Document passage:
Tarrant County TXGenWeb - Arlington Obituaries - 1908 (part 3 of 3)


FRIDAY---JULY 3, 1908

Placing a 38-caliber pistol close against her right temple,
Miss Rosa Hearne, daughter of a prominent Baptist preacher of Arlington, ended her life in the waiting room of the Interurban depot in this city Saturday morning.

Temporary mental derangement is ascribed as the cause of the rash act.

The family intended to move to Midlothian, in Ellis co., on Monday following, and Miss Rosa was opposed to leaving Arlington. She had told a number of her friends, as well as rural mail carrier Goodman, who delivered the mail at her home everyday, that she would rather die than leave the town.

Station Agent B.A. Mathers, Assistant Agent Herbert Bailey and a man named Woods were in the station when the shot was fired. Miss Hearne had arrived from Oak Cliff on the 7:53 car. She went to the post office, where she mailed a letter. Leaving the office she went to the jewelry store of Noah Deal, and left a pair of glasses to be repaired. She then returned to the station, entering very hurriedly. She dropped, rather than sat down upon a bench in the waiting room and taking the pistol from a handbag which she carried, fired. The bullet passed completely through the young woman's head and glancing from the iron grating which separated the office from the waiting room, fell to the floor.

A physician was immediately summoned, and the young woman was carried to the home of Mrs. J.A. Duckett, 2 blocks away. Death did not occur until 2 hours later, but Miss Hearne never for a moment became conscious.

A brother and a sister of the girl were in town at the time, though they had not seen their sister before the act was committed. The father was in Red Oak, conducting a revival meeting. He was notified and left at once for his home. The mother of the young woman is an invalid, having been confined to her bed for seven years as a result of a paralytic stroke. The news of her daughter's rash act was a terrible shock, and her condition is critical.

Miss Hearne left her home Friday afternoon, telling her sister as she kissed her good-bye that she was going to Oak Cliff to take her music lesson and would be back Saturday morning on the 7:53 car. Coming to town, she went into Coulter and Sons' drug store, where she purchased an ounce of chloroform indicating that she had self- destruction in mind.

An examination of the handbag, after the fatal act disclosed the chloroform bottle apparently untouched it is not known where she procured the pistol, which was brand new.

In Oak Cliff she spent the night with a cousin. Arriving in Arlington Saturday morning, she went to the post office and mailed a letter, to whom is not known. She left no last message, unless it was contained in this letter.

On her way from the post office she spoke to F.P. Day, a prominent real estate dealer. He states that she seemed rather depressed.

Given information:
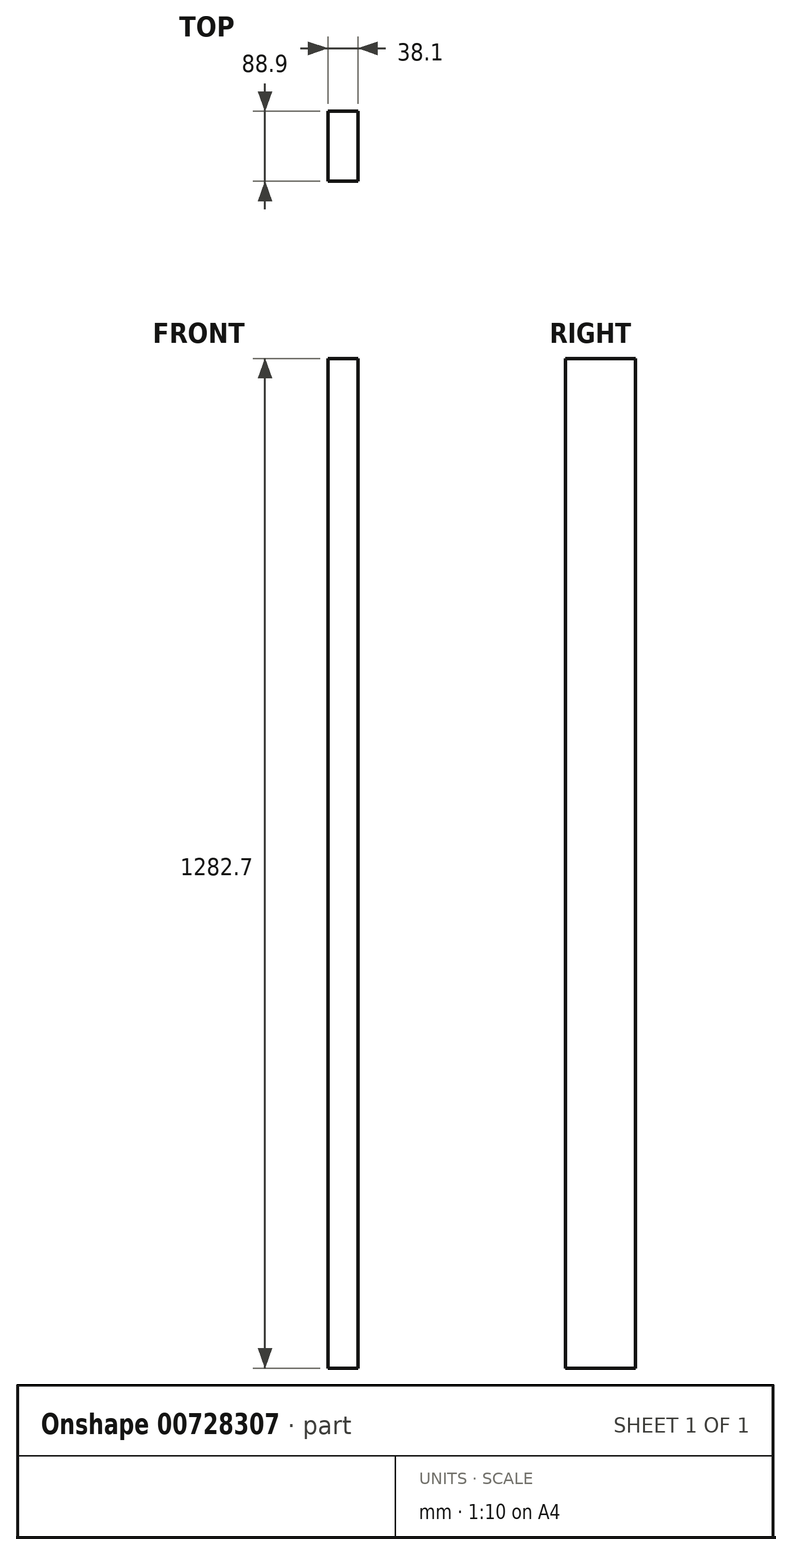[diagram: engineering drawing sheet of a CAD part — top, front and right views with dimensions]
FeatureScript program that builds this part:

==

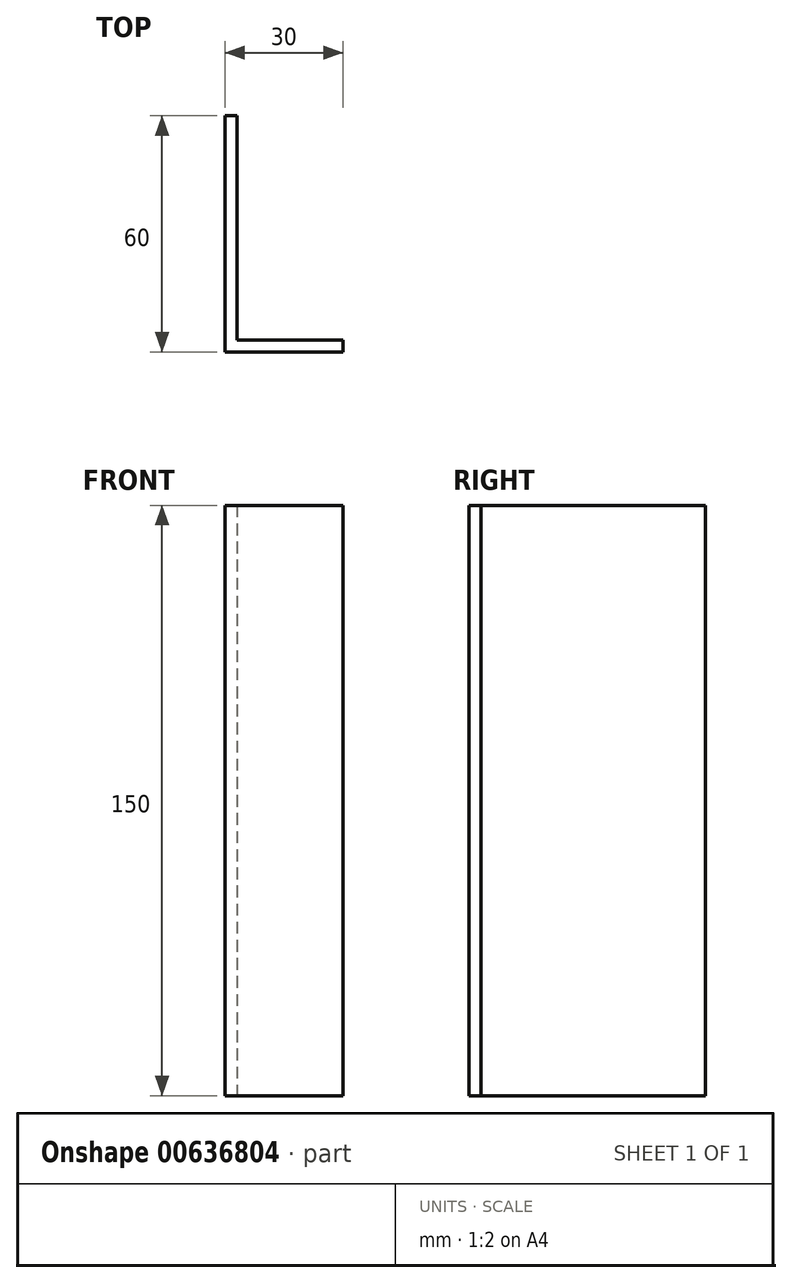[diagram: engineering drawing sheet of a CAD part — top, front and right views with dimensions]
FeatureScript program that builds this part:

Direction 1: Reproduce the Arlington obituary starting with "Tarrant County TXGenWeb" and going on through "leave the town.".
Direction 2: Carry the Arlington obituary further, picking up after its final sentence.
The material has no connection to the Arlington obituary.

Response 1:
Tarrant County TXGenWeb - Arlington Obituaries - 1908 (part 3 of 3)


FRIDAY---JULY 3, 1908

Placing a 38-caliber pistol close against her right temple,
Miss Rosa Hearne, daughter of a prominent Baptist preacher of Arlington, ended her life in the waiting room of the Interurban depot in this city Saturday morning.

Temporary mental derangement is ascribed as the cause of the rash act.

The family intended to move to Midlothian, in Ellis co., on Monday following, and Miss Rosa was opposed to leaving Arlington. She had told a number of her friends, as well as rural mail carrier Goodman, who delivered the mail at her home everyday, that she would rather die than leave the town.

Response 2:
Entering Noah Deal's jewelry store she said to the clerk, Mr. Jones, "Do I owe you folks anything?" He told her he thought not, but she insisted upon him looking on the books. When he told her that there was nothing charged to her account, she left a pair of eye glasses for some slight repair. The two clerks in the store state that her manner was peculiar, and that she was very pale. Normally a very sociable and merry-hearted girl, she appeared to be laboring under some terrible strain. The 2 men had barely remarked upon her peculiar manner when they heard the shot which ended her life.

Miss Hearne was a member of the Baptist church, and was a devoted worker in the congregation at Arlington. She was always in her place in the choir, and was active in the social work of the congregation. She possessed many accomplishments, having been educated in the Texas Baptist University. As a musician, she was singularly apt, and was making rapid progress. She was well liked by the young people of the city, with whom she was constantly thrown in her church and social relations.

The father, Rev. J.O. Hearne, is one of the most prominent Baptist preachers in the state. He was for 4 years pastor of the Abbott church in Hillsboro, 6 years pastor at the Baptist church at Itasca, and for 2 years pastor of the First Baptist church of Oak Cliff. He was one of the leaders in the movement which resulted in the founding of the Texas Baptist University.

The deceased is survived by her parents, three brothers and one sister.

Funeral services were conducted from the Baptist church Sunday afternoon, by the pastor, Rev A.S. Hall, and Rev Dr Hayden of Dallas.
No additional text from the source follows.